Het oordeel van het hof betekent voor de vordering van [de werknemer] dat, mocht worden toegekomen aan toewijzing van zijn verzoek (dat wil zeggen als het ontslag op staande voet na bewijslevering en -waardering geen standhoudt), voor berekening van de gefixeerde schadevergoeding uit zal worden gegaan van alleen het basissalaris en de vakantietoeslag. De periode waarover de vergoeding verschuldigd is, zal dan gelijk zijn aan het in geld vastgestelde loon voor een periode van zes maanden, te vermeerderen met tien dagen die nog resteerden over maart 2020. Als het ontslag op staande voet overeind blijft, zal ook de door [de werknemer] aan Econocom verschuldigde en door de kantonrechter vastgestelde gefixeerde schadevergoeding in stand blijven. Voor het voorwaardelijk incidenteel hoger beroep betekent dit oordeel van het hof dat de gevorderde verklaring voor recht zal worden afgewezen.
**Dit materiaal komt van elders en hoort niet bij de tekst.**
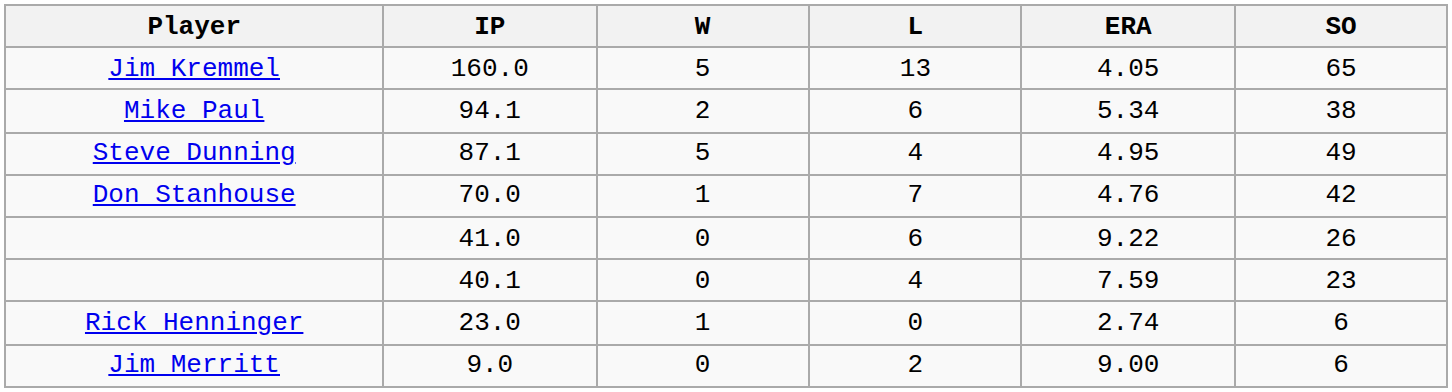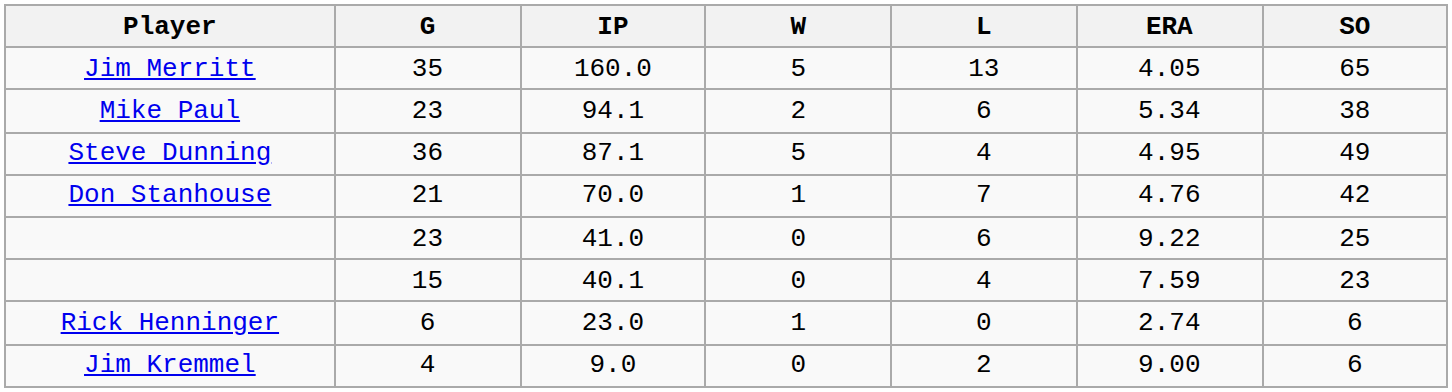+ column: G | 35 | 23 | 36 | 21 | 23 | 15 | 6 | 4
160.0 | Player: Jim Kremmel -> Jim Merritt
41.0 | SO: 26 -> 25
9.0 | Player: Jim Merritt -> Jim Kremmel
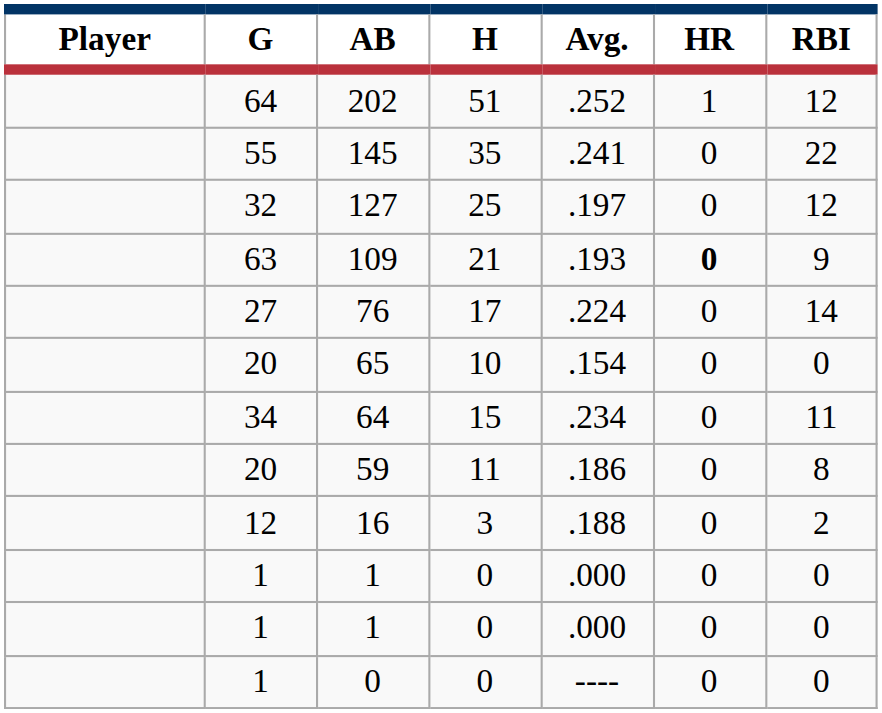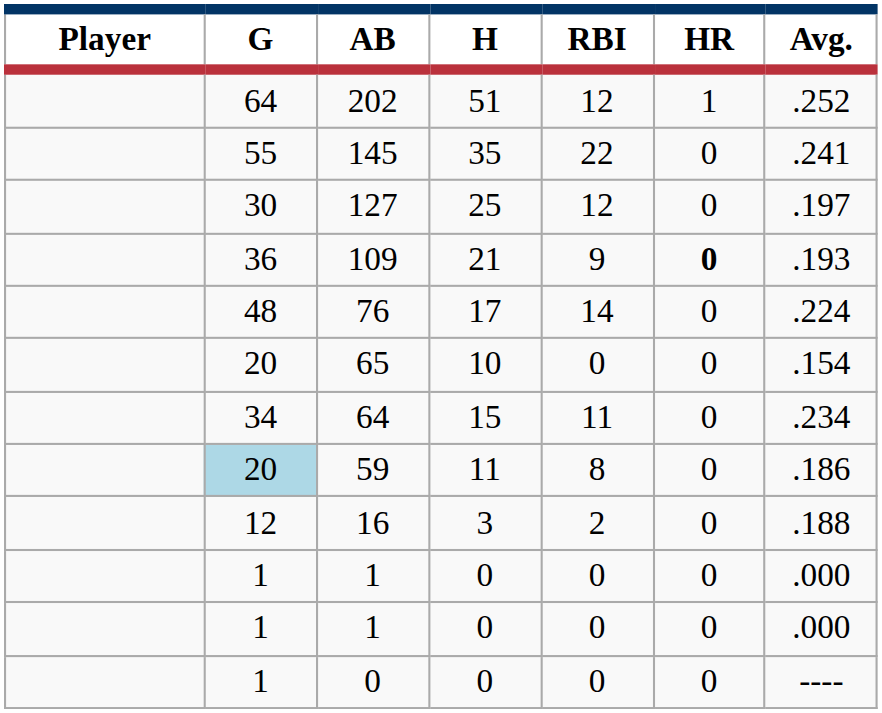columns swapped: Avg. <-> RBI
127 | G: 32 -> 30
109 | G: 63 -> 36
76 | G: 27 -> 48
59 | G: no background -> lightblue background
Concurrentiebeding (vordering vi van [de werknemer] )
[de werknemer] heeft in hoger beroep opnieuw zijn verzoek tot vernietiging van het concurrentiebeding voorgelegd. Tegen afwijzing van deze vordering door de kantonrechter heeft hij echter geen grief gericht. Om die reden komt het hof niet toe aan beoordeling van dit verzoek. Het hof wijst het verzoek dan ook af.